The industry standard for writing in C# is called camel casing. What this means is that in order to avoid spacing and uncommon symbols, phrases are generally written in a format that is squished together but still easy to read. An example of this is: stilleasytoread vs stillEasyToRead. The second example is compact but still legible because there is a clear indication of the start of words whereas the first one can be difficult to read.
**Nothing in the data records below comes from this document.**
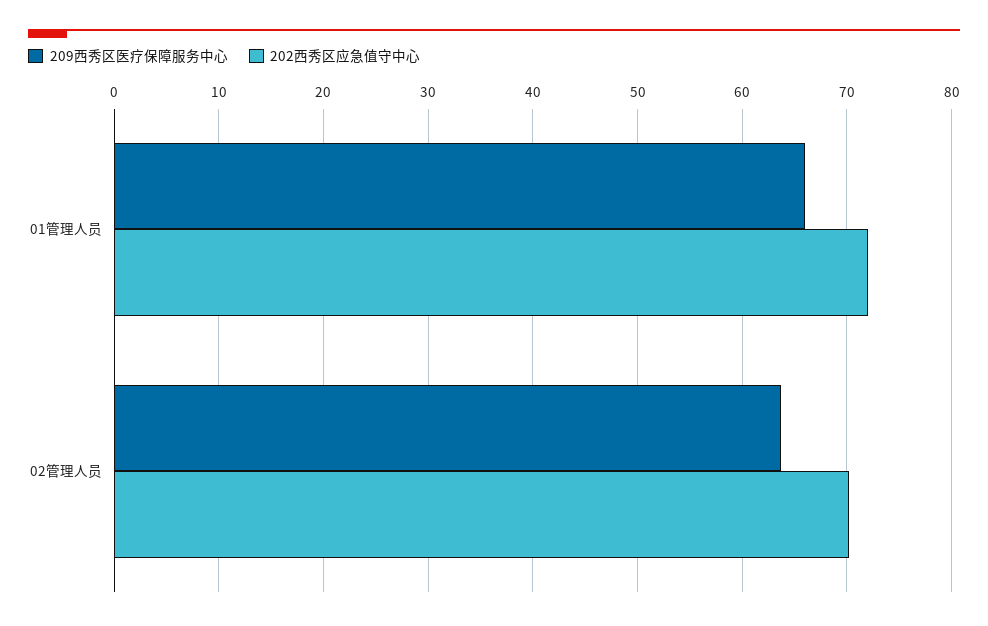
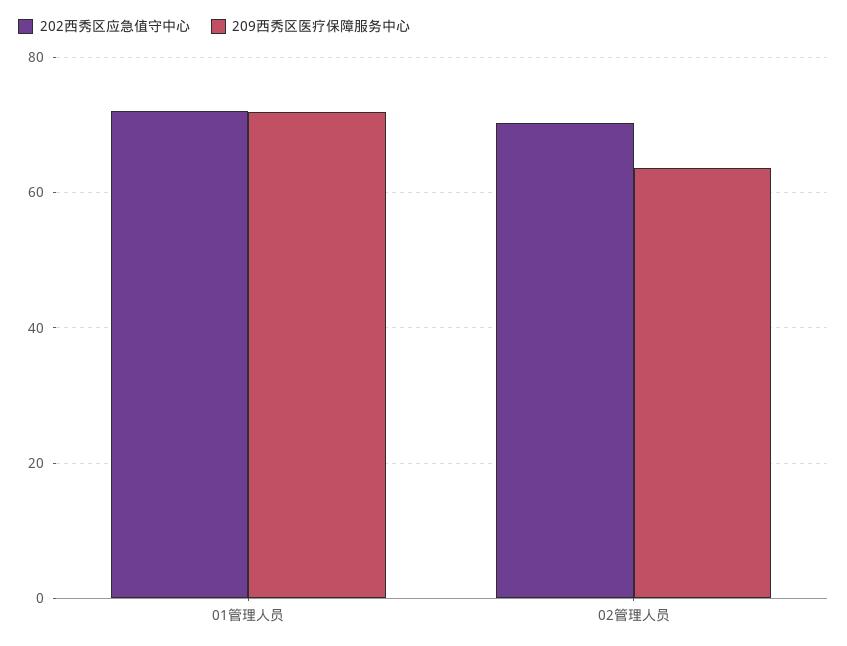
209西秀区医疗保障服务中心, 01管理人员: 66 -> 72

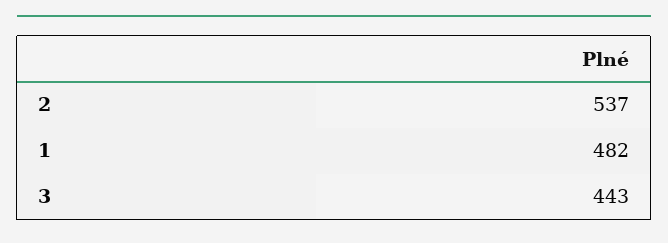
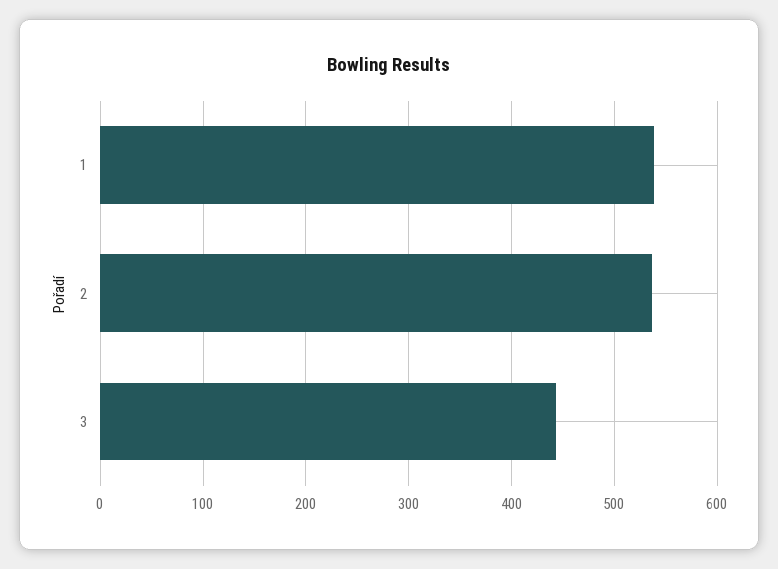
1: 482 -> 540

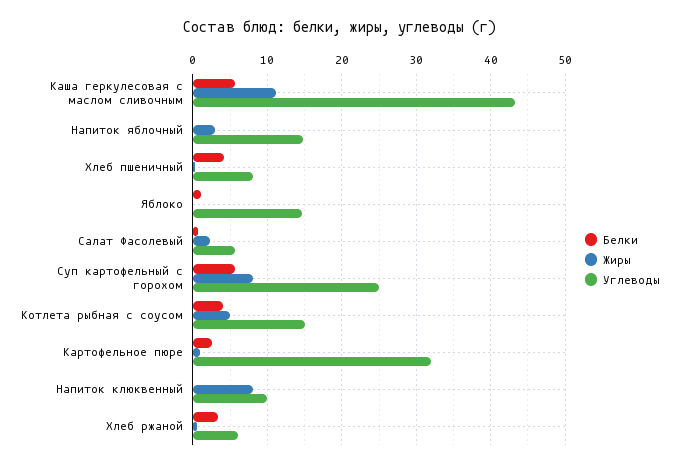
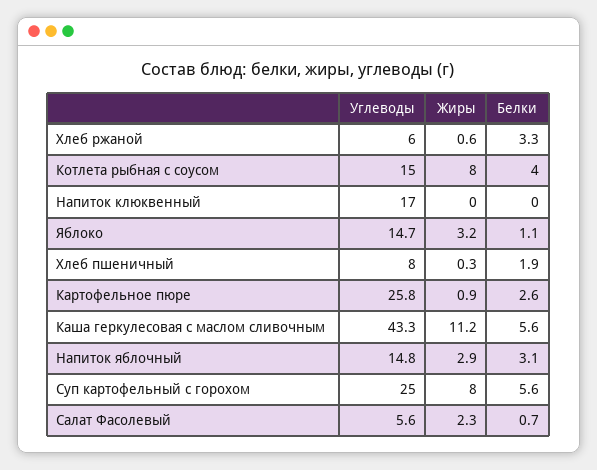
Белки, Напиток яблочный: 0 -> 3.1
Белки, Хлеб пшеничный: 4 -> 1.9
Жиры, Яблоко: 0 -> 3.2
Жиры, Котлета рыбная с соусом: 5 -> 8
Углеводы, Картофельное пюре: 32 -> 25.8
Жиры, Напиток клюквенный: 8 -> 0
Углеводы, Напиток клюквенный: 10 -> 17

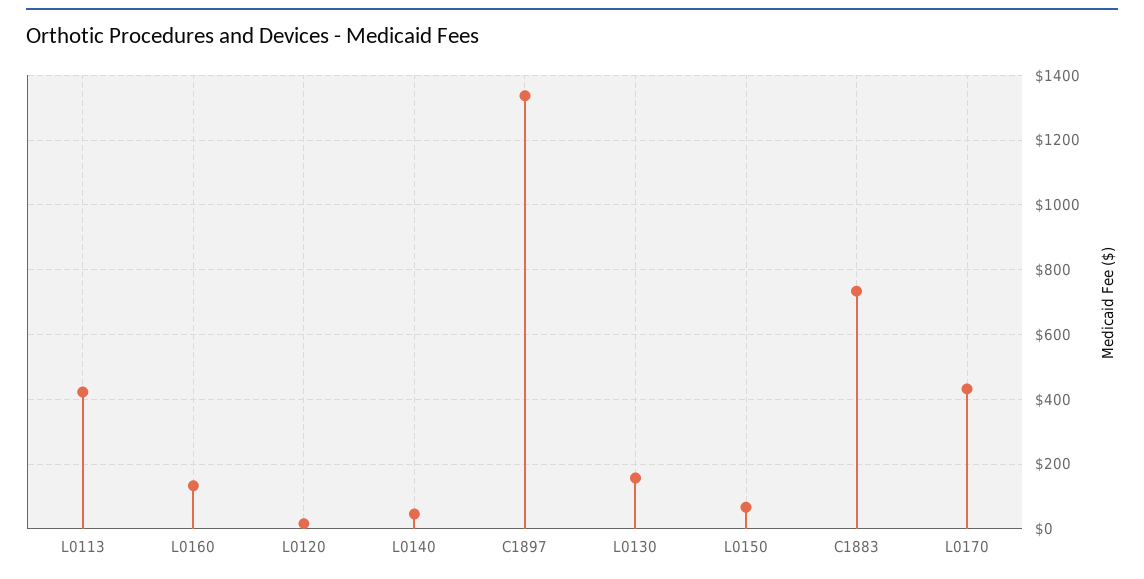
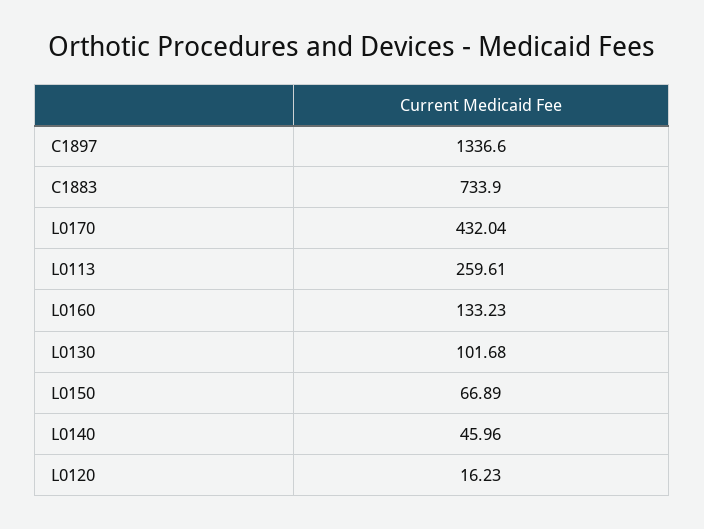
L0113: 420 -> 259.61
L0130: 160 -> 101.68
While it is the standard to start camel casing with a lower-case word and then move to upper-case words, for the beginning weeks of this course many fields will be written with an UppercaseLetterFirst. Once fields are made private, all fields as well as their references will need to change to regular camel casing.
When naming fields, the name can be whatever you would like. However, most of the time it is best practice to keep field names as close to their class name as possible.
In this course you will be given the names of fields and they will need to be used exactly. A good portion of errors that occur are because of naming issues so it will be incredibly important to pay attention to how fields are named/spelled.
As an example, I have this field named Snack of type Food in the Employee class.
This doesn't harm anything and may help me remember what I want to use that field for, but what if the Employee wants to eat Food that isn't a Snack? Then you may have a situation where the Employee is eating a whole Meatloaf that many people would consider a meal rather than a snack.
It is normal, then, for fields to be named as their class name so they are the most generic version of what they can be.
Now we don't have to worry about what kind of thing the Food might be. A Monkey Tail is Food and Meatloaf is Food.
Variables and Parameters will always follow conventional camel casing rules and can generally be named whatever you please. Many times throughout the course we will give you variable/parameter names for debugging purposes, but they are not required.